According to this, the file ``city['filename']`` contains a list of 

relational tuples (or more accurately, the corresponding strings in 

Prolog form) whose predicate symbol is ``city['label']`` and whose 

relational schema is ``city['schema']``. The notion of a ``closure`` is 

discussed in the next section. 

 

Concepts 

======== 

In order to encapsulate the results of the extraction, a class of 

``Concept`` objects is introduced.  A ``Concept`` object has a number of 

attributes, in particular a ``prefLabel`` and ``extension``, which make 

it easier to inspect the output of the extraction. In addition, the 

``extension`` can be further processed: in the case of the ``'border'`` 

relation, we check that the relation is symmetric, and in the case 

of the ``'contain'`` relation, we carry out the transitive 

closure. The closure properties associated with a concept is 

indicated in the relation metadata, as indicated earlier. 

 

The ``extension`` of a ``Concept`` object is then incorporated into a 

``Valuation`` object. 

 

Persistence 

=========== 

The functions ``val_dump`` and ``val_load`` are provided to allow a 

valuation to be stored in a persistent database and re-loaded, rather 

than having to be re-computed each time. 

 

Individuals and Lexical Items 

============================= 

As well as deriving relations from the Chat-80 data, we also create a 

set of individual constants, one for each entity in the domain. The 

individual constants are string-identical to the entities.

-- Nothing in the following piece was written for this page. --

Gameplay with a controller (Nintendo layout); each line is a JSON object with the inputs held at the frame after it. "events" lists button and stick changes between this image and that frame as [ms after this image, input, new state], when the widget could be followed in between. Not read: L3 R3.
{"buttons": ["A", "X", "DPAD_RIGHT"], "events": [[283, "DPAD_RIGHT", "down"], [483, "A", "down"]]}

For 

example, given a data item such as ``'zloty'``, we add to the valuation 

a pair ``('zloty', 'zloty')``. In order to parse English sentences that 

refer to these entities, we also create a lexical item such as the 

following for each individual constant:: 

 

   PropN[num=sg, sem=<\P.(P zloty)>] -> 'Zloty' 

 

The set of rules is written to the file ``chat_pnames.cfg`` in the 

current directory. 

 

""" 

from __future__ import print_function 

 

import re 

import shelve 

import os 

import sys 

 

from nltk.data import find 

 

 

########################################################################### 

# Chat-80 relation metadata bundles needed to build the valuation 

########################################################################### 

 

borders = {'rel_name': 'borders', 

           'closures': ['symmetric'], 

           'schema': ['region', 'border'], 

           'filename': 'borders.pl'} 

 

contains = {'rel_name': 'contains0', 

            'closures': ['transitive'], 

            'schema': ['region', 'contain'], 

            'filename': 'contain.pl'} 

 

city = {'rel_name': 'city', 

        'closures': [], 

        'schema': ['city', 'country', 'population'], 

        'filename': 'cities.pl'} 

 

country = {'rel_name': 'country', 

           'closures': [], 

           'schema': ['country', 'region', 'latitude', 'longitude', 

                      'area', 'population', 'capital', 'currency'], 

           'filename': 'countries.pl'} 

 

circle_of_lat = {'rel_name': 'circle_of_latitude', 

                 'closures': [], 

                 'schema': ['circle_of_latitude', 'degrees'], 

                 'filename': 'world1.pl'} 

 

circle_of_long = {'rel_name': 'circle_of_longitude', 

                 'closures': [], 

                 'schema': ['circle_of_longitude', 'degrees'], 

                 'filename': 'world1.pl'} 

 

continent = {'rel_name': 'continent', 

             'closures': [], 

             'schema': ['continent'], 

             'filename': 'world1.pl'} 

 

region = {'rel_name': 'in_continent', 

          'closures': [], 

          'schema': ['region', 'continent'], 

          'filename': 'world1.pl'} 

 

ocean = {'rel_name': 'ocean', 

         'closures': [], 

         'schema': ['ocean'], 

         'filename': 'world1.pl'} 

 

sea = {'rel_name': 'sea', 

       'closures': [], 

       'schema': ['sea'], 

       'filename': 'world1.pl'} 

 

 

 

items = ['borders', 'contains', 'city', 'country', 'circle_of_lat', 

         'circle_of_long', 'continent', 'region', 'ocean', 'sea'] 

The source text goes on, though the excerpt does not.